== Passage
Apr 18, 2017

Tips for Success: Have a Long Term Plan

I saw a thread on a western hunting forum a while back that really piqued my interest… the primary question was an inquiry how guys who apply across many western states plan ahead so they don’t end up with too many tags one year and not drawing anything in other years. The thread morphed into a discussion on building an extended plan for applying and drawing tags. I was both surprised and intrigued by the detail and how carefully thought out many of the responses were. I sat down with the intent of building my own extended plan just to see if I could do it. I figured that this would be a simple exercise… it didn’t take long before I felt like I was sitting in front of a 1000 piece jigsaw puzzle.
I found these questions critical in constructing my plan:
- What species do I want to hunt and where do I want to hunt them?
- How many tags can I reasonably expect to get each year?
- For tags that are issued through a drawing system, do I have contingency plans for years that I an unsuccessful in the drawings?
So let’s attack each of these questions.

What species do I want to hunt and where do I want to hunt them? If I didn’t have to choose I think I would hunt just about anything that walked around on four legs, but since time and money are both limiting factors for me I have identified four species that make the cut.
Deer - Starting at 14 years old I began hunting deer and the Utah general buck deer hunt is a family tradition. This is time spent with my grandfather, uncle, father, brother, etc. The deer hunt to me is simple and I don’t really have a need or desire to hunt deer outside of Utah (but I will reserve the right to change my mind).
Elk – If my wife told me that I could only do one hunt every year… without question it would be elk. I have hunted elk each year for the past 5 years and I have developed a passion (perhaps better defined as an obsession) for chasing these creatures. Elk brings a sense of satisfaction and accomplishment unlike anything I have ever experienced in the context of hunting.
Pronghorn – I think pronghorn has overtaken deer as number two on my list of favorites. This has been a recent addition to my annual list of tags… 2015 was my first try at pronghorn hunting and it’s become a family favorite. The hunts are easy enough for my young kids to go with me and the meat has been absolutely delicious (a pleasant surprise since opinions on pronghorn meat are varied).
Moose – I decided to begin applying for moose many years ago in the Utah once-in-a-lifetime (OIAL) drawing. I’ve got a handful of points and don’t really have much of a desire to hunt any of the other OIAL species.

How many tags can I reasonably expect to get each year? For many years I only got one tag, the general deer tag. Then I decided to try out elk hunting and for a couple years and had two tags. I then began to get an occasional cow elk tag and every so often had three tags. With the addition of two doe/fawn pronghorn tags I have had five tags each of the last two years.
====
== Supplied data
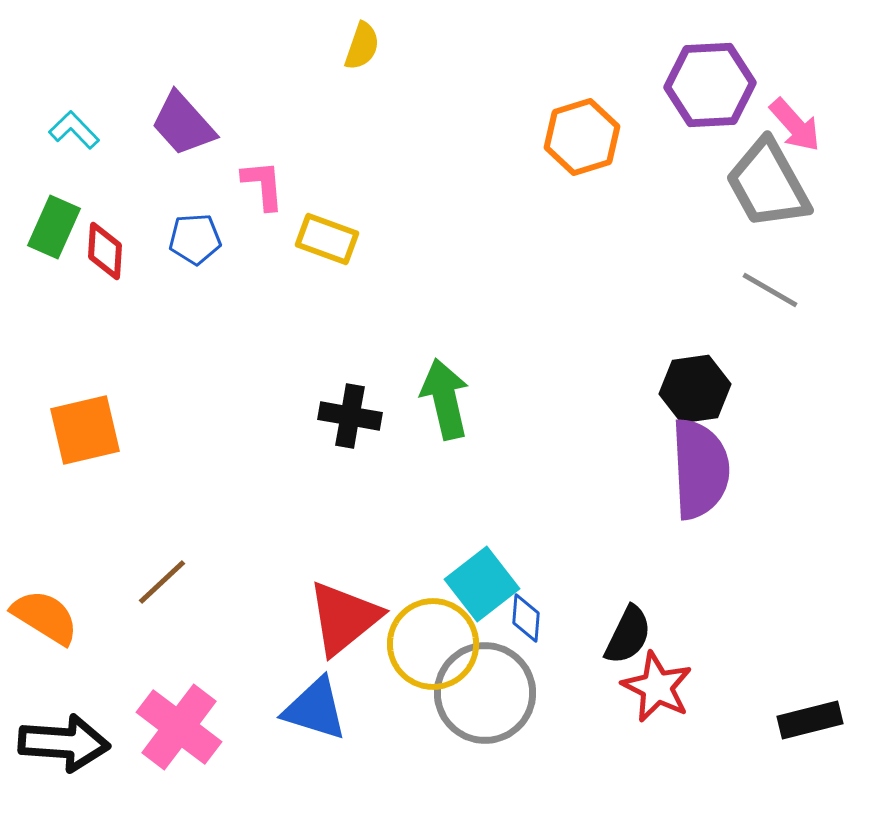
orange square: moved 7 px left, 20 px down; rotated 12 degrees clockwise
====
» **Directives**:
(a) According to the hunting post, in what year did the writer first try pronghorn hunting?
(b) Set down part of the hunting post word for word, beginning at the words "Elk – If my" and stopping after "context of hunting.".

» **The results**:
(a) 2015

(b)
Elk – If my wife told me that I could only do one hunt every year… without question it would be elk. I have hunted elk each year for the past 5 years and I have developed a passion (perhaps better defined as an obsession) for chasing these creatures. Elk brings a sense of satisfaction and accomplishment unlike anything I have ever experienced in the context of hunting.